Et pourtant, l'Azerbaïdjan a besoin "urgemment d'investissements dans la santé et l'éducation", estime le dissident. "Alors que la majorité des Azéris ont des difficultés à boucler leurs fins de mois, toutes ces dépenses extravagantes irritent sincèrement les gens", estime pour la BBC Arastun Orujly, directeur du centre de recherches Occident-Orient installé à Bakou.
- Des droits de l'homme bafoués
Mais c'est surtout la situation déplorable des droits de l'homme en Azerbaïdjan qui va ternir les premiers Jeux européens. Les autorités azéries essuient un torrent de critiques venues des ONG. "Derrière l'image d'une nation moderne et ouverte, l'Azerbaïdjan est un État où la critique des autorités est chaque jour frappée par la répression", écrit ainsi Amnesty International dans un rapport intitulé Azerbaïdjan : les Jeux de la répression, qui a valu aux représentants de l'ONG d'être déclarés personae non gratae dans la petite république du Caucase jusqu'à la fin des Jeux.
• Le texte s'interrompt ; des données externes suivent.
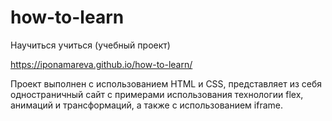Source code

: # how-to-learn
Научиться учиться (учебный проект)

https://iponamareva.github.io/how-to-learn/

Проект выполнен с использованием HTML и CSS, представляет из себя одностраничный сайт с примерами использования технологии flex, анимаций и трансформаций, а также с использованием iframe.
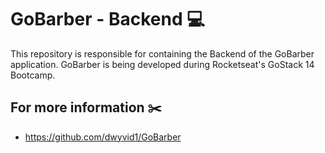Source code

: # GoBarber - Backend :computer:
This repository is responsible for containing the Backend of the GoBarber application. 
GoBarber is being developed during Rocketseat's GoStack 14 Bootcamp.

## For more information :scissors:
* https://github.com/dwyvid1/GoBarber
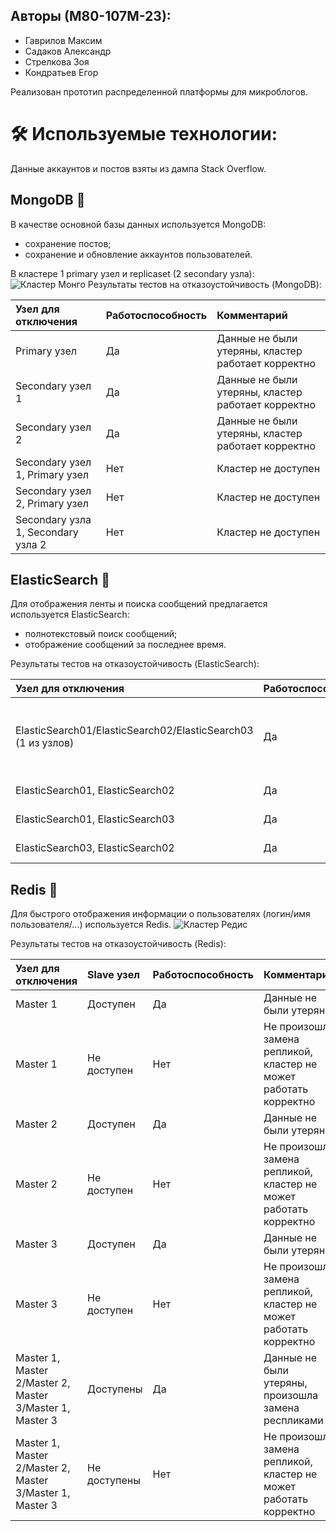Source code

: ## Авторы (М80-107М-23):
- Гаврилов Максим
- Садаков Александр
- Стрелкова Зоя
- Кондратьев Егор

Реализован прототип распределенной платформы для микроблогов.
# 🛠 Используемые технологии: 

Данные аккаунтов и постов взяты из дампа Stack Overflow.

## MongoDB 🌱
В качестве основной базы данных используется MongoDB:
- сохранение постов;
- сохранение и обновление аккаунтов пользователей.

В кластере 1 primary узел и replicaset (2 secondary узла):
![Кластер Монго](https://blog2opstree.files.wordpress.com/2022/08/mongodb_replication.png?w=1006)
Результаты тестов на отказоустойчивость (MongoDB):

| Узел для отключения | Работоспособность | Комментарий            |
| :------------------ | :-------------- | :--------------------- |
|    Primary узел         |   Да              | Данные не были утеряны, кластер работает корректно |
|    Secondary узел 1        |   Да              | Данные не были утеряны, кластер работает корректно |
|    Secondary узел 2        |   Да              | Данные не были утеряны, кластер работает корректно |
|    Secondary узел 1, Primary узел  |   Нет             | Кластер не доступен |
|    Secondary узел 2, Primary узел  |   Нет             | Кластер не доступен |
|    Secondary узла 1, Secondary узла 2       |   Нет           | Кластер не доступен |

## ElasticSearch 🔎
Для отображения ленты и поиска сообщений предлагается используется ElasticSearch:
- полнотекстовый поиск сообщений;
- отображение сообщений за последнее время.

Результаты тестов на отказоустойчивость (ElasticSearch):

| Узел для отключения | Работоспособность | Комментарий            |
| :------------------ | :-------------- | :--------------------- |
|    ElasticSearch01/ElasticSearch02/ElasticSearch03 (1 из узлов)       |   Да            | Данные не были утеряны, кластер работает корректно |
|     ElasticSearch01, ElasticSearch02    |   Да            | Данные не были утеряны |
|     ElasticSearch01, ElasticSearch03       |   Да           | Данные не были утеряны |
|     ElasticSearch03, ElasticSearch02      |   Да            | Данные не были утеряны |

## Redis 🧠
Для быстрого отображения информации о пользователях (логин/имя пользователя/...) используется Redis.
![Клаcтер Редис](https://habrastorage.org/getpro/habr/upload_files/809/2c9/215/8092c921554cc5628c183d6abae5a2ce.jpeg)

Результаты тестов на отказоустойчивость (Redis):

| Узел для отключения |Slave узел| Работоспособность | Комментарий            |
| :------------------ | :-------------- | :-------------- | :--------------------- |
|     Master 1       |Доступен|   Да            | Данные не были утеряны |
|     Master 1       |Не доступен|   Нет            | Не произошла замена репликой, кластер не может работать корректно |
|     Master 2      |Доступен|   Да            | Данные не были утеряны |
|     Master 2      |Не доступен|   Нет            | Не произошла замена репликой, кластер не может работать корректно |
|     Master 3       |Доступен|   Да           | Данные не были утеряны |
|     Master 3       |Не доступен|   Нет           | Не произошла замена репликой, кластер не может работать корректно |
|     Master 1, Master 2/Master 2, Master 3/Master 1, Master 3       |Доступены|   Да            | Данные не были утеряны, произошла замена респликами |
|     Master 1, Master 2/Master 2, Master 3/Master 1, Master 3      | Не доступены|   Нет            | Не произошла замена репликой, кластер не может работать корректно |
De son côté, l'Organisation pour la sécurité et la coopération en Europe (OSCE) a elle révélé avoir reçu, vendredi, une lettre du ministère azerbaïdjanais des Affaires étrangères lui donnant "un mois à partir du 4 juin" pour fermer son bureau de Bakou, estimant n'avoir plus besoin des services de l'organisation. Hasard du calendrier ou non, une représentante de l'OSCE a signé il y a quelques jours une tribune, dénonçant "la brutalité des méthodes d'intimidation, de harcèlement et d'obstruction utilisées par les autorités azerbaïdjanaises".
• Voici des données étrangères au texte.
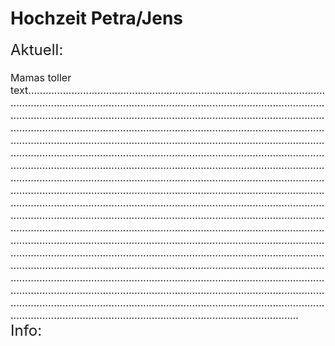 <style> 
  .title { color:  rgb(0, 0, 0)
  padding-bottom: 20px;
  }
  .zwischenüberschrift {
  padding-bottom: 20px;
  }
  
  body { padding-left:  10px;
         padding-right: 10px;
  }
  
  .middle1 { padding-bottom: 20px; }

  .bottom { padding-bottom: 20px;   }
</style>


<body>

<h1 class=title >Hochzeit Petra/Jens </h1>
  
<div id="oben" class=middle1 > 
  <font size="5" class=zwischenüberschrift > Aktuell: </font>
</div>
<div id="middle">  
<font size="3"> Mamas toller text........................................................................................................................................................................................................................................................................................................................................................................................................................................................................................................................................................................................................................................................................................................................................................................................................................................................................................................................................................................................................................................................................................................................................................................................................................................................................................................................................................................................................................................................................................................................................................................................................................................................................................................................................................................................................................................................................................................................................................................................................................................................................................................................................ </font>
</div>
  
<div id="bottom">
  <font size="5" class=zwischenübeerschrift1 > Info: </font>
</div>

</body>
Les autorités azéries voient dans les critiques répétitives, également venues de parlementaires européens, un acharnement injustifié de "forces hostiles", comme l'a indiqué Ali Husseynli, président de la Commission parlementaire sur la politique juridique et le renforcement de l'Etat, selon l'agence de presse APA.
- Des hauts responsables absents
Si, à l'instar du Qatar, l'Azerbaïdjan voulait en profiter pour soigner ses relations diplomatiques, plusieurs représentants européens de haut rang ont choisi de ne pas faire le déplacement. Certes, les présidents russe et turc Vladimir Poutine et Recep Tayyip Erdogan profiteront des Jeux européens pour se rencontrer – Bakou espère d'alileurs en profiter pour discuter hydrocarbures mais aussi conflit du Haut-Karabakh, qui oppose l'Azerbaïdjan à son voisin arménien.
Mais côté allemand, ni la chancelière Angela Merkel, ni son ministre de l'Intérieur Thomas de Maizière ne se rendront à Bakou. David Cameron, chef du gouvernement britannique, s'abstiendra également du déplacement. François Hollande, lui, a décidé d'envoyer le secrétaire d'Etat aux sports Thierry Braillard pour assister à la compétition. Le président français a rencontré son homologue azéri il y a moins d'un mois lors d'un voyage d'Etat dans le Caucase, se gardant d'évoquer trop ouvertement les atteintes aux droits de l'homme.